Monday, March 19 (O.S., March 6), 2018: Monday of the Fifth Week of Lent; 42 Martyrs of Ammoria in Phrygia († c. 845): Theodore, Constantine, Aetius, Theophilus, Basoes, Callistus, and others; ; Hieromartyr Conon and his son Conon of Iconium († 270-275); Venerable Arcadius of Cyprus (4th C); Venerable Abraham of Bulgaria; Holy Hierarchs Evagrius the Confessor, Patriarch of Constantinople; Holy Hierarch Taranius, Bishop of Antioch; Venerable Fridolinus, Abbot of Sakingena; Martyr Gregorisus; Venerable Job, in Schema Joshua, of Anzer († 1720); Finding of the Precious Cross and the Precious Nails by the Holy Empress Helen in Jerusalem (326); Icons of the Mother of God: “Chenstokhov” (1st C), “Blessed Heaven” (14th C) and “Shestokovskoy” (18th C).

Sixth Hour: Isaiah 37:33-38:6
Vespers: Genesis 13:12-18
Vespers: Proverbs 14:27-15:4

Reading the passage from Isaiah quickly, we might overlook the fact that–in both cases–God is merciful.
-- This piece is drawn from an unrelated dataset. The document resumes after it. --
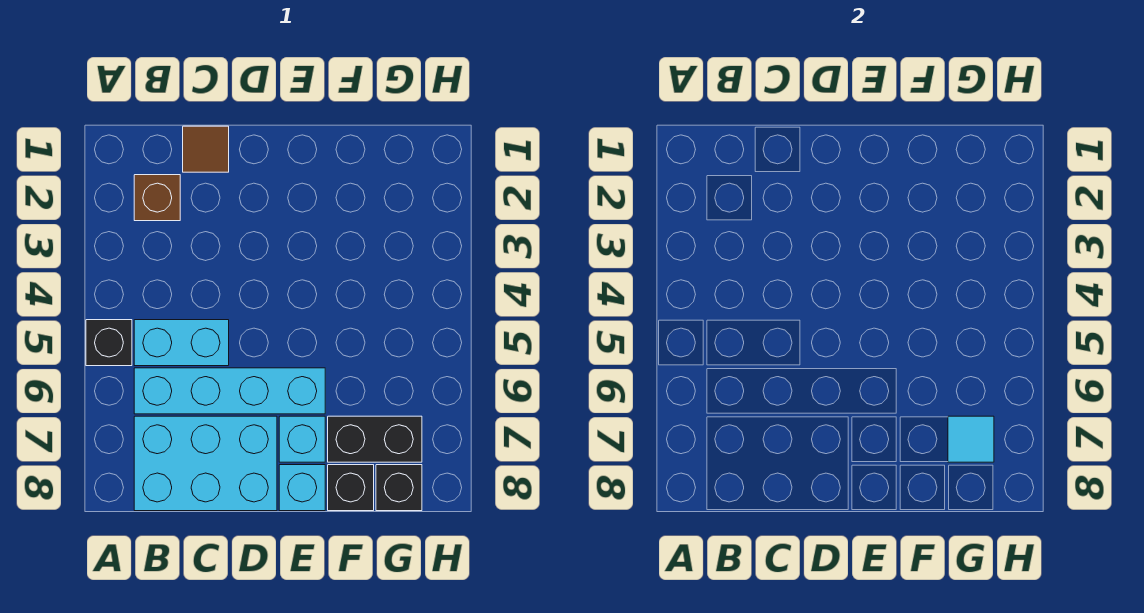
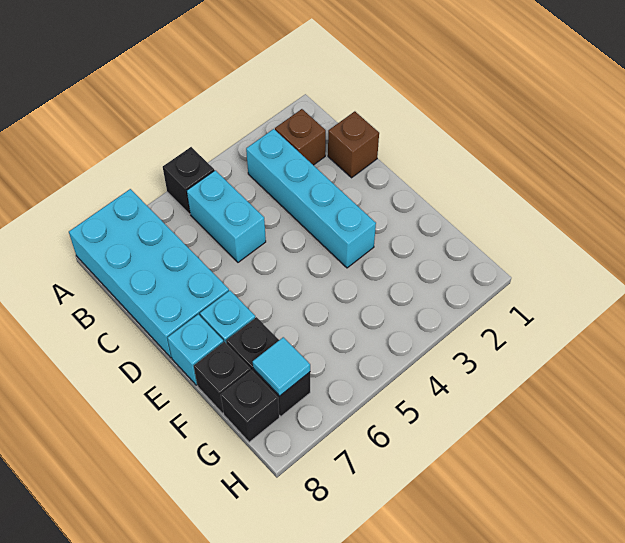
cyan brick B6:E6 level 1 -> cyan brick B3:E3 level 1
cyan brick B7:D8 level 1 -> cyan brick A7:D8 level 1
brown tile C1 level 1 -> brown brick C1 level 1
Both kings suffer. The King of Assyria is defeated in battle, Hezekiah suffers a debilitating and–but for God’s intervention–fatal disease. The difference in outcomes between the two rulers is straightforward. Hezekiah repents, the Assyrian king doesn’t.

Repentance requires more than I’m sorry for my sins. This, after all, can be motivated as much by being disappointed with myself as easily as it can an awareness that I’ve strayed from God’s will. Often the sorrow I feel is more the former than the latter.
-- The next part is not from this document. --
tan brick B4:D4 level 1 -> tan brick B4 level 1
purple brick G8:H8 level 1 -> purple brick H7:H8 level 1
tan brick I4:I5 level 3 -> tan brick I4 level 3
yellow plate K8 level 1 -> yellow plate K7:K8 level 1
While sorrow is the opening moment of repentance, in the full sense I need to move past my distress. Repentance requires not bad feelings but a change of heart (metanoia). Not grief for my failure, but obedience to the will of God.
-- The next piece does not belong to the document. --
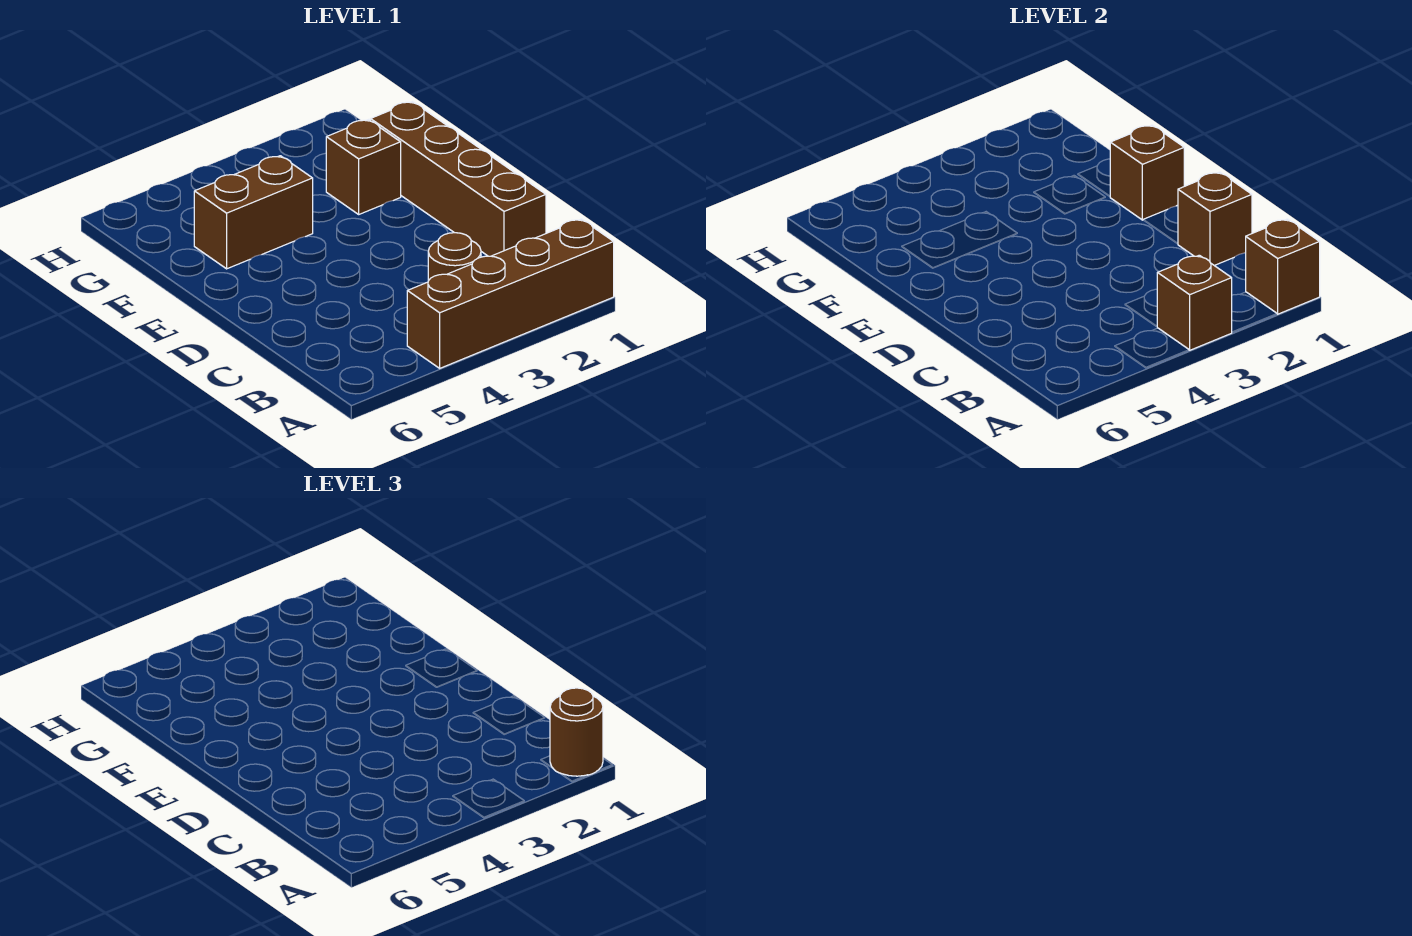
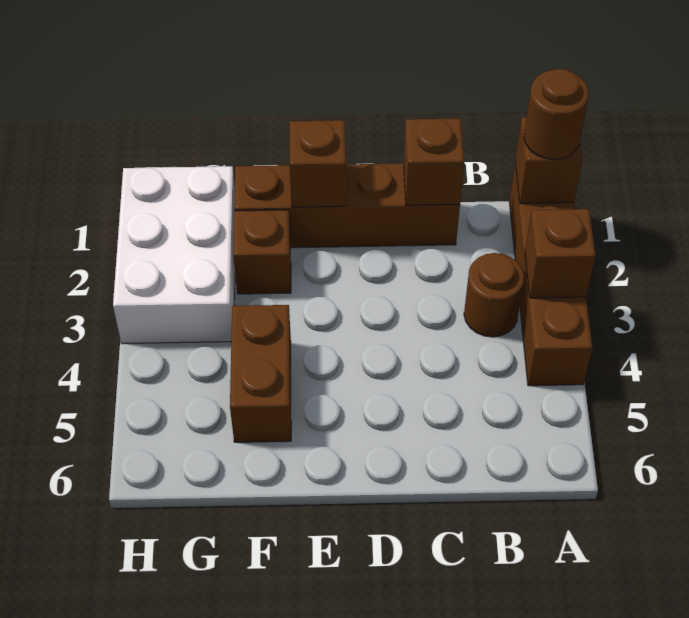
none -> white brick G1:H3 level 1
We have an example of obedience in Abraham.

God promises the patriarch that He will give him “the land of Canaan.” Abram (as Abraham is still called), we receive from God all the land he can see from where he stands. “Lift up your eyes, and look from the place where you are, northward and southward and eastward and westward; for all the land which you see I will give to you and to your descendants forever.”

To this promise, God adds that Abram’s descendants as numerous “as the dust of the earth; so that if one can count the dust of the earth, your descendants also can be counted.”

At God’s command, Abram walks “the length and breadth of the land.” Eventually, he comes to “the oaks of Mamre” pitches his tent and worships God.

The metanoia God seeks from me isn’t simply sorrow for my sin, it isn’t even obedience. What God seeks from me is my willingness to still myself and, like Abram, worship Him.

Material wealth, political power and military prowess, these are celebrated by the Old Testament as God’s blessings. The coming of Christ doesn’t undo any of this or any of the other blessings God bestows on His Israel.

What Christ does, is make available to us the wisdom without which material and social blessings become traps. As Solomon says

The wicked is overthrown through his evil-doing, but the righteous finds refuge through his integrity. Wisdom abides in the mind of a man of understanding, but it is not known in the heart of fools. Righteousness exalts a nation, but sin is a reproach to any people.

It isn’t that the King of Assyria was a sinner and Hezekiah wasn’t. It isn’t that one man regretted and the other didn’t. It is rather that, like Abram, one man worshipped God and made God’s will his own.

Without the wisdom that comes from the “fear of the LORD” the blessings God give us remain fallow. Separated from a living awareness of God’s gifts as exactly that, His gifts to me, I begin to think of God’s blessings as my own achievements.

As gratitude withers, prides grows until “passion makes the bones rot.” and I become the man who “oppresses the poor” and “insults God.”

But Christians who reject or minimize material and social blessings are equally misguided. These are given to us so that we can share in God’s redemptive work. Like the man who uses them for his own selfish ends, the Christian who turns his back of these blessings–or condemns those to whom God has given them–and becomes one “who oppresses a poor man insults his Maker.”